(Records drawn from a dataset)
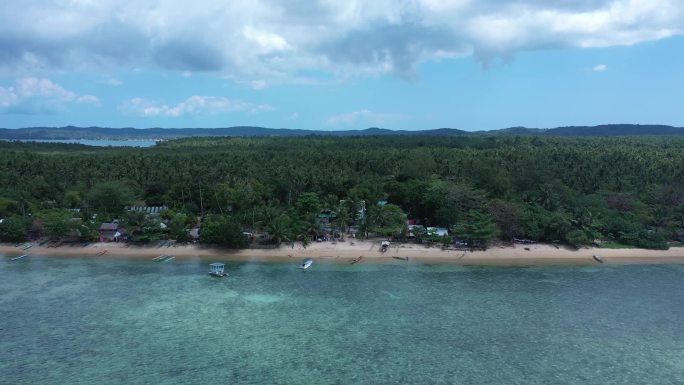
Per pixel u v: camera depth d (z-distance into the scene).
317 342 61.75
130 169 153.38
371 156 177.00
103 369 55.19
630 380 53.38
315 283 84.56
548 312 71.94
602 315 70.94
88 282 84.69
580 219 107.75
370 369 55.25
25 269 92.25
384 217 112.00
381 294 79.12
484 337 63.53
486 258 99.62
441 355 58.66
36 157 169.62
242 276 88.31
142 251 103.44
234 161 168.25
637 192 134.25
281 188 137.62
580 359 57.94
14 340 62.25
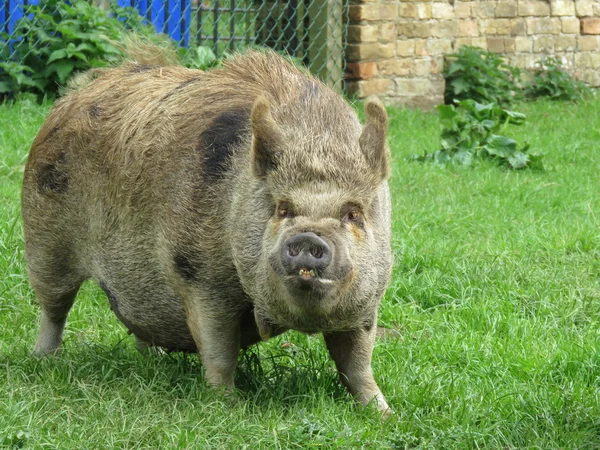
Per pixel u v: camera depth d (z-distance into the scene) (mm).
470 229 9031
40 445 4418
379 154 4602
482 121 12023
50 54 12242
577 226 8977
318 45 14297
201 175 5008
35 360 5590
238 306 5059
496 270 7633
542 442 4836
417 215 9164
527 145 11984
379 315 6883
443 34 15602
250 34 14906
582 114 15359
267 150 4547
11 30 12719
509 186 10664
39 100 12461
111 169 5406
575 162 12312
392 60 15016
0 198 8695
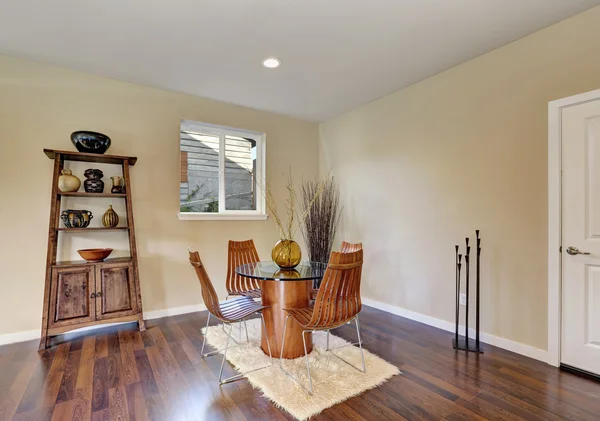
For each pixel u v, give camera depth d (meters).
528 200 2.47
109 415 1.74
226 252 3.88
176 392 1.97
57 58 2.79
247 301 2.60
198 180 3.86
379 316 3.46
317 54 2.72
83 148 2.88
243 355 2.48
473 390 1.99
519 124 2.52
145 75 3.12
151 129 3.41
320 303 2.00
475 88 2.81
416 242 3.33
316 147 4.70
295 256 2.65
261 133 4.20
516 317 2.54
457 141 2.96
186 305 3.57
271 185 4.25
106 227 2.99
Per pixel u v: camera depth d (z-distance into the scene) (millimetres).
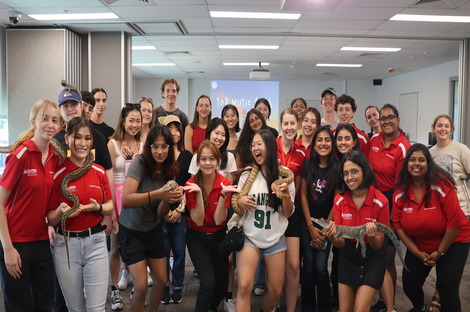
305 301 3289
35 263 2459
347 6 6082
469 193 4043
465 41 8305
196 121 4242
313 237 3162
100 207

* [YOUR GOAL]: Your copy must hold exactly the lines from the one with "602 315 70.94" to the end of the records above, both included, and no pictures.

* [ANSWER TO THIS PROBLEM]:
602 315 70.94
88 282 84.69
580 219 107.75
370 369 55.25
25 269 92.25
384 217 112.00
381 294 79.12
484 337 63.53
486 258 99.62
441 355 58.66
36 157 169.62
242 276 88.31
142 251 103.44
234 161 168.25
637 192 134.25
281 188 137.62
580 359 57.94
14 340 62.25
Per pixel u v: camera depth d (z-distance into the scene) (mm).
470 229 9031
40 445 4418
379 154 4602
482 121 12023
50 54 12242
577 226 8977
318 45 14297
201 175 5008
35 360 5590
238 306 5059
496 270 7633
542 442 4836
417 215 9164
527 145 11984
379 315 6883
443 34 15602
250 34 14906
582 114 15359
267 150 4547
11 30 12719
509 186 10664
39 100 12461
111 169 5406
575 162 12312
392 60 15016
0 198 8695
For each pixel u v, give camera depth d (meters).
528 200 2.47
109 415 1.74
226 252 3.88
176 392 1.97
57 58 2.79
247 301 2.60
198 180 3.86
379 316 3.46
317 54 2.72
83 148 2.88
243 355 2.48
473 390 1.99
519 124 2.52
145 75 3.12
151 129 3.41
320 303 2.00
475 88 2.81
416 242 3.33
316 147 4.70
295 256 2.65
261 133 4.20
516 317 2.54
457 141 2.96
186 305 3.57
271 185 4.25
106 227 2.99
Per pixel u v: camera depth d (z-distance into the scene) (millimetres).
305 301 3289
35 263 2459
347 6 6082
469 193 4043
465 41 8305
196 121 4242
313 237 3162
100 207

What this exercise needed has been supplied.